▸ Given exercise A
In the book review, rewrite the passage starting with "Richard Glen Boire, a" and going on through "in proscribed drugs.", putting "summary" in place of "overview".
▸ Given exercise B
Name every publication that the book review credits to Richard Glen Boire.

▸ Text shown
I’ll be blunt. If you live in the United States and have used ANY drug that our society has seen fit to declare illegal, stop what you’re doing and BUY THIS BOOK NOW. Most U.S. citizens are shamefully unaware of the rights guaranteed to them by the U. S. Constitution and the constitutions of the several states, and the sad fact of the matter is that rights unexercised wither away. Most people in jail—victims of the War on Some Drugs or not—talk themselves into incarceration through their ignorance. Don’t become one of them. One day this book will be seen as the sad survival manual for victims of a pernicious and futile attempt to regulate human consciousness, but in the meantime, I urge you to educate yourself and exercise your rights.

Richard Glen Boire, a defense attorney specializing in drug cases, is also known for publishing The Entheogen Law Reporter and his now-defunct Copswatch email report. In Marijuana Law he has produced a thorough yet readable overview of the title subject. In doing so, Boire also provides the reader with an excellent introduction to civil rights and constitutional law in general that should be considered mandatory reading for EVERYONE with an interest in proscribed drugs.

▸ Dataset excerpts
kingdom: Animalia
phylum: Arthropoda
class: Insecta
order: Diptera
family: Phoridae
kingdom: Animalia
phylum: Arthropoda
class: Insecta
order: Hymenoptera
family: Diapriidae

--

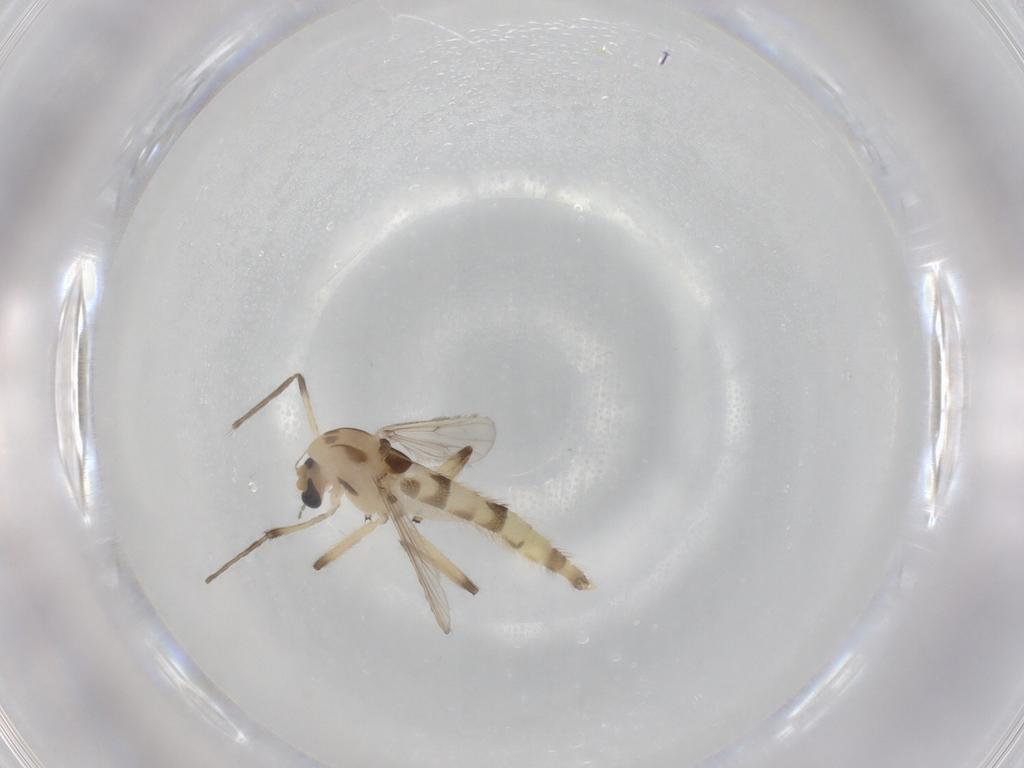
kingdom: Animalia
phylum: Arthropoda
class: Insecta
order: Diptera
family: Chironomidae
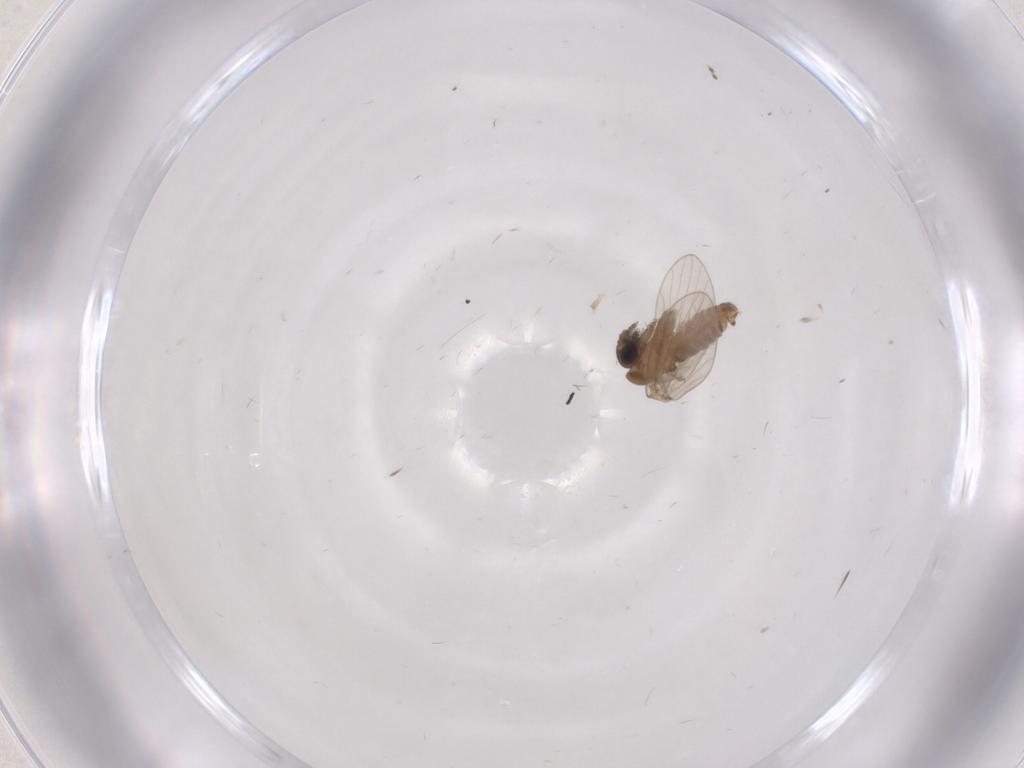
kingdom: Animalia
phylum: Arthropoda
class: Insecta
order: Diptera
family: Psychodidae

▸ Complete answer A
Richard Glen Boire, a defense attorney specializing in drug cases, is also known for publishing The Entheogen Law Reporter and his now-defunct Copswatch email report. In Marijuana Law he has produced a thorough yet readable summary of the title subject. In doing so, Boire also provides the reader with an excellent introduction to civil rights and constitutional law in general that should be considered mandatory reading for EVERYONE with an interest in proscribed drugs.

▸ Complete answer B
- The Entheogen Law Reporter
- Copswatch email report
- Marijuana Law